Marco se dispone a explicarle que percibe que ella recibió una buena suma por el anillo cuando alguien llama a la puerta.

—¿Es el casero? —pregunta Isobel en un susurro, pero Marco se lleva un dedo a los labios y le responde que no con la cabeza.

Hay una sola persona capaz de llamar a la puerta sin anunciarse.

Marco le señala a Isobel el estudio contiguo, para que vaya a esconderse, antes de responder a la llamada. El hombre del traje gris jamás pisa el apartamento. Desde que organizó el traslado y lanzó a su pupilo al mundo, no volvió a entrar en los aposentos de Marco.

—Solicitarás un empleo para trabajar con este hombre —dice sin saludar, mientras se saca una descolorida tarjeta del bolsillo—. Seguramente, necesites un nombre.

—Ya lo tengo —responde Marco.

El hombre del traje gris no le pregunta por el nombre que ha escogido.

—La entrevista está pactada para mañana por la tarde. En los últimos tiempos, he administrado algunos de los negocios de monsieur Lefèvre y te he recomendado con entusiasmo, pero debes hacer lo que sea necesario para conseguir el puesto.

—¿Es este el comienzo del desafío? —pregunta Marco.

—Es una maniobra preliminar, para ubicarte en una posición ventajosa.

—¿Y cuándo comenzará el reto? —interroga Marco, aunque ya ha hecho esa pregunta decenas de veces y nunca ha recibido una respuesta clara.

—Lo sabrás cuando llegue el momento —dice el hombre del traje gris—. Y cuando al fin comience, será aconsejable que te concentres en la competición sin más distracciones —agrega mientras dirige la mirada a la puerta cerrada del estudio.

Se da la vuelta y se aleja por el pasillo. Entretanto, Marco se queda de pie junto a la entrada, leyendo y releyendo el nombre y la dirección que figuran en la tarjeta descolorida.

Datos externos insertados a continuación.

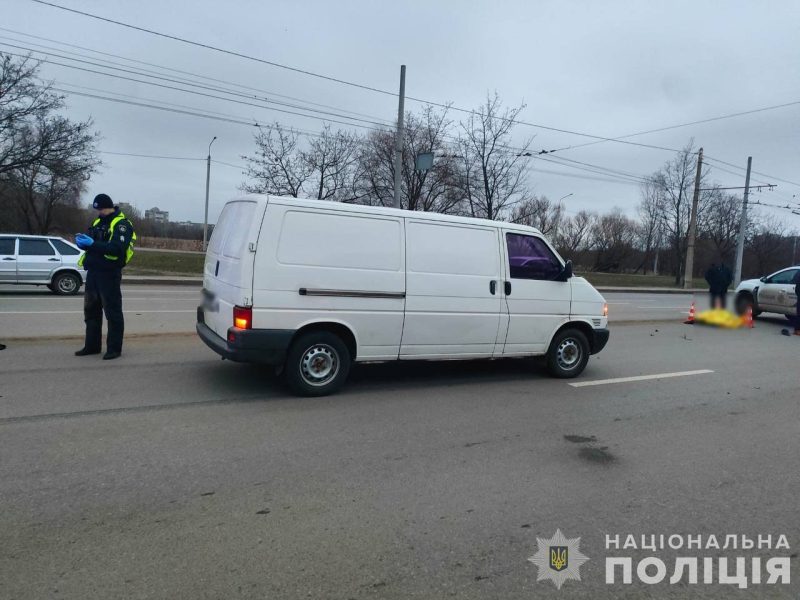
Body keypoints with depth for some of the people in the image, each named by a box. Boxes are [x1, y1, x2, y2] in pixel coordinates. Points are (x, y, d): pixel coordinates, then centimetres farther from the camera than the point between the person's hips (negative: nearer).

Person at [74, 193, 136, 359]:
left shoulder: (122, 224, -9)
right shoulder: (98, 222, 16)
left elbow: (117, 249, -22)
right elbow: (92, 243, 19)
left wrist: (93, 244, -26)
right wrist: (83, 241, -3)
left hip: (109, 274, -8)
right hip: (93, 272, 9)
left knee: (113, 312, -3)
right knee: (91, 311, 13)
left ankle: (114, 349, 2)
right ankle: (92, 345, 23)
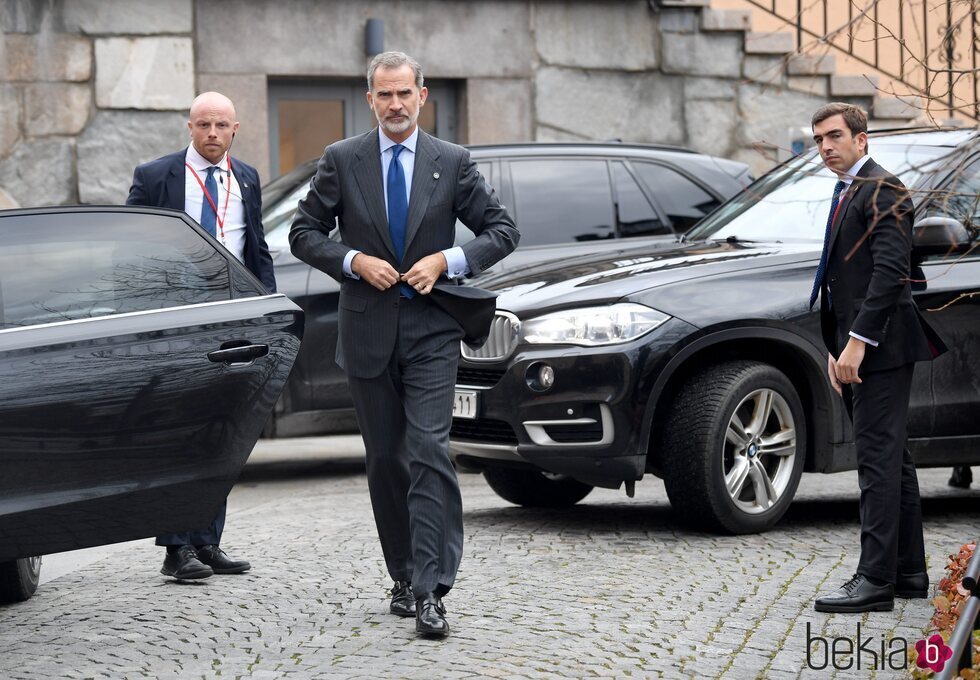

Con el tiempo, Hector Bowen cede a las insistentes peticiones de su hija y decide que permanecerán en Nueva York, aunque también lo hace por motivos propios.

Si bien comenta de manera esporádica que debería practicar más a menudo, por lo general no le presta atención y pasa la mayor parte del tiempo solo, en la sala del segundo piso.

Celia está bastante contenta con la nueva organización y dedica casi todo el día a la lectura. Se escabulle de la casa para visitar librerías y se asombra de que su padre no la interrogue para saber de dónde han salido los montones de ejemplares recién encuadernados.

Y, de hecho, suele practicar, y muy a menudo: rompe toda clase de cosas para luego repararlas, hace que los libros vuelen por la habitación como si fueran aves y calcula cuánto pueden desplazarse sin tener que ajustar su técnica.

Se hace experta en el manejo de las telas. Con la destreza de una modista entrenada, hace arreglos a sus vestidos para que se adapten al peso que ha recuperado ahora que su cuerpo vuelve a ser como antes.

Tiene que recordarle a su padre que baje para las comidas, aunque últimamente él se niega a hacerlo cada vez con más frecuencia y ya casi nunca abandona su cuarto.

Hoy ni siquiera responde a las insistentes llamadas de Celia. Irritada, sabiendo que su padre ha realizado un encantamiento en las cerraduras para que solo pueda abrirlas con la llave de él, le da una patada a la puerta y, para su sorpresa, esta se abre de golpe.

Su padre, de pie junto a una de las ventanas, se observa un brazo extendido. Los rayos del sol se filtran por el cristal esmerilado y caen sobre la manga.

La mano de Hector se desvanece por completo y luego reaparece. El hombre extiende los dedos y frunce el ceño cuando escucha cómo las articulaciones crujen sonoramente.

—¿Qué haces, papá? —pregunta Celia, con más curiosidad que irritación. Nunca antes lo ha visto hacer algo así, ni en público, sobre el escenario ni en la intimidad de las clases.

—Nada que sea de tu incumbencia —responde su padre, mientras se cubre la mano con los volantes del puño de la camisa.

La puerta se cierra de golpe en las narices de Celia.